Nevada utilities to increase geothermal energy usage
ASSOCIATED PRESS
RENO, Nev. (AP) - Nevada utilities will be using more steam to generate electricity.
State regulators have approved contracts for 73 megawatts of new geothermal power from three rural northern Nevada generating sites.
Nevada, especially the northern end of the state, holds some of North America's largest reservoirs of geothermal energy.
The three contracts include Nevada Geothermal Power Company's 25-megawatt Faulkner 1 power plant in Humboldt County, Ormat Nevada's 24-megawatt Buffalo Valley project in Lander County and its 24-megawatt Carson Lake project in Churchill County.

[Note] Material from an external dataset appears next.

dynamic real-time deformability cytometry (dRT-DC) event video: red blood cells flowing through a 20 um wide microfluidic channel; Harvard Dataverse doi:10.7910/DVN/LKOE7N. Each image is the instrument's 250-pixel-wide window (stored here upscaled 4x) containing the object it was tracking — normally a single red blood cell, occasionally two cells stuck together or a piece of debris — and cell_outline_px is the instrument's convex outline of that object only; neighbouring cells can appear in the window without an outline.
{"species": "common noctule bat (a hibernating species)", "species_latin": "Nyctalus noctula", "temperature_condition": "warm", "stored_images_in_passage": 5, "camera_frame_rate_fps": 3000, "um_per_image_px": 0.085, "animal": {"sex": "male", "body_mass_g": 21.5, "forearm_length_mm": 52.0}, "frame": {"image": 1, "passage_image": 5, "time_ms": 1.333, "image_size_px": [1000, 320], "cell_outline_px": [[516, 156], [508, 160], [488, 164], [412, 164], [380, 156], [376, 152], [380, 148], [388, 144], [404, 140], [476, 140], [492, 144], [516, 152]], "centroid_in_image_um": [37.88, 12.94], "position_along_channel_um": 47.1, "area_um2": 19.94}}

Full production is slated to begin in 2010. One megawatt is estimated to power about 650 homes.
"With the approval, Nevada continues to be a leader in the development of renewable resources," said Rebecca Wagner, a member of the Public Utilities Commission of Nevada.
The contracts are for the purchase of renewable energy credits by Las Vegas-based Nevada Power Co. to help meet state standards requiring, by 2015, that 20 percent of a utility's energy portfolio be renewable-based.
Nevada Power's sister subsidiary in Reno, Sierra Pacific Power Co., will receive the energy from the three plants until late 2011 when a transmission line connecting northern and southern Nevada is expected to be completed.